◆ Supplied information:
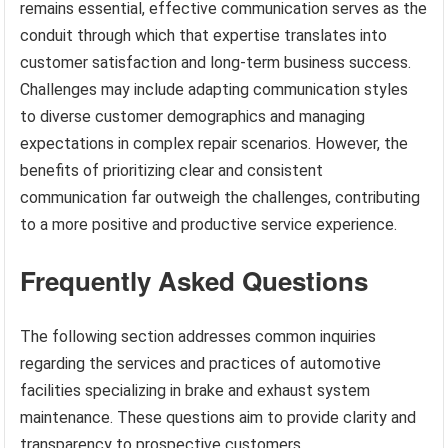
remains essential, effective communication serves as the
conduit through which that expertise translates into
customer satisfaction and long-term business success.
Challenges may include adapting communication styles
to diverse customer demographics and managing
expectations in complex repair scenarios. However, the
benefits of prioritizing clear and consistent
communication far outweigh the challenges, contributing
to a more positive and productive service experience.
Frequently Asked Questions
The following section addresses common inquiries
regarding the services and practices of automotive
facilities specializing in brake and exhaust system
maintenance. These questions aim to provide clarity and
transparency to prospective customers.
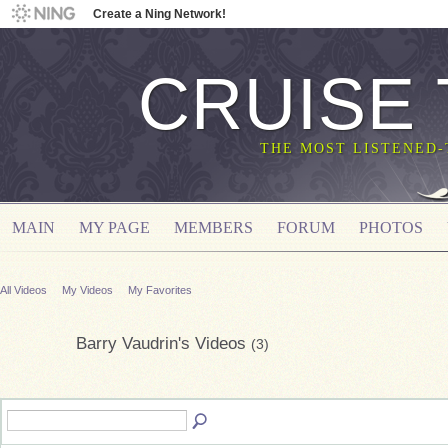
Create a Ning Network!
CRUISE
THE MOST LISTENED
MAIN
MY PAGE
MEMBERS
FORUM
PHOTOS
All Videos
My Videos
My Favorites
Barry Vaudrin's Videos
(3)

◆ What the task asks: Using the material above, report each line where "Videos" occurs.

◆ Answer area:
All Videos
My Videos
Barry Vaudrin's Videos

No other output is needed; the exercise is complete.